Nope, the second type is just a bond with an embedded option to not pay if you can convince the politicians you shouldn’t. I expect it to be very expensive :-/
As to never forgive debts, well, there is a reason for bankruptcy laws. Blood out of stone, and all that.
I do not think it would actually be the same in practice, due to coordination problems.
To make an analogy, consider unions: In theory, unions are unnecessary because the collective bargaining unions exist of facilitate can be undertaken without a formal structure.
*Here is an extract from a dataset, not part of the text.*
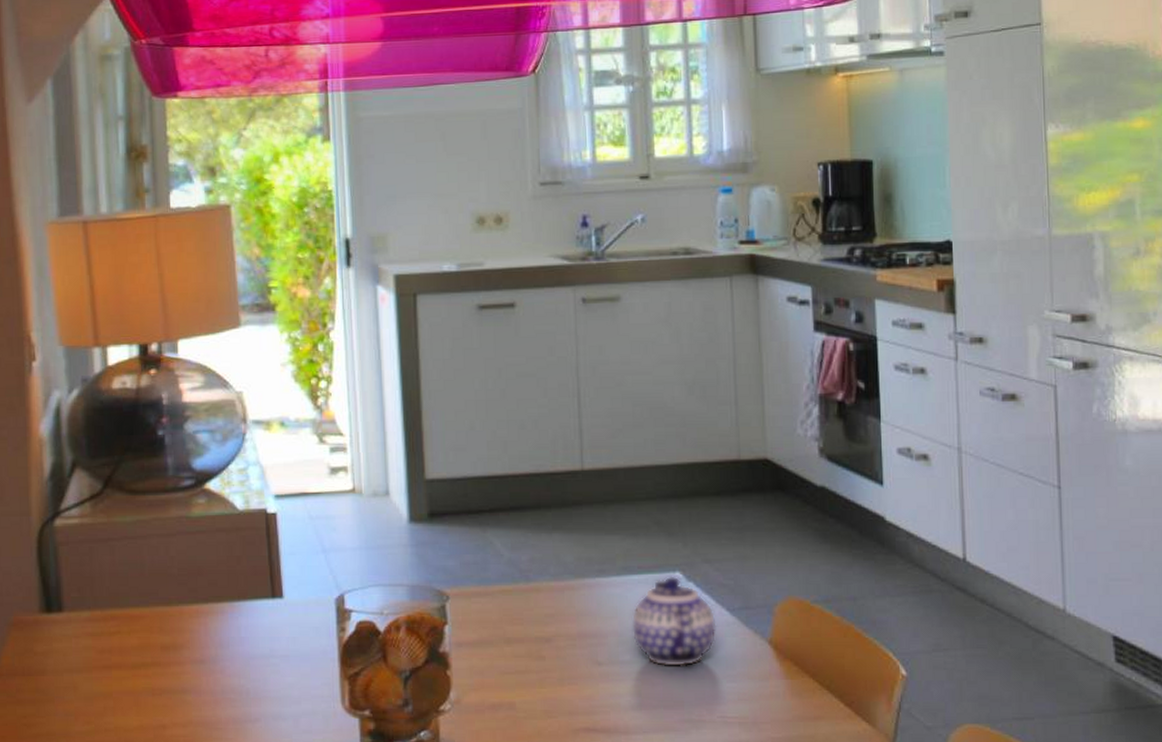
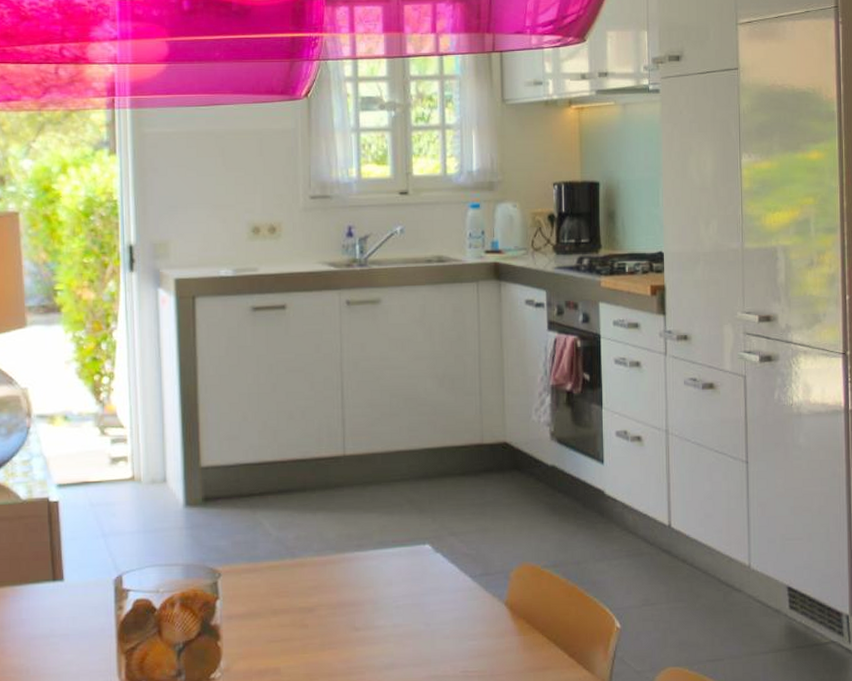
teapot: present [631,576,717,666] -> none [386,548,460,629]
In practice, people will simply refuse to strike unless they have a strong, formal assurance that their fellow workers will follow through with their part of the strike. The same sort of situation exists for a hypothetical hardship forgiveness clause in a loan—creditors have every incentive to use their disproportionate negotiation position to deny all such clauses and debtors are in no position to boycott the creditors in response giving a lack of credibly coordinated collective action.
By making hardship forgiveness a standardized aspect of some classes of loans, you establish a Schelling point in loan negotiations—“I will not agree to any loan without the standard protections against unexpected hardships financially ruining me”—and frame the issue in the minds of consumers such that they are explicitly thinking of a generous default clause as a protection to them (which it is) and a lack of such a clause as a salient risk to their future finances (which it is).
tl;dr: It is currently possible to demand generous debt forgiveness clauses when asking for a loan, but creditors will not concede your demands if you do. Giving such clauses social and legal sanction and framing loans without such clauses as being very risky would encourage customers to negotiate collectively for such clauses where they would otherwise not do so.
If you do that you might end up simply shifting the bad thing that happens from being “someone doesn’t get paid back” to “someone doesn’t get a loan who needed one.”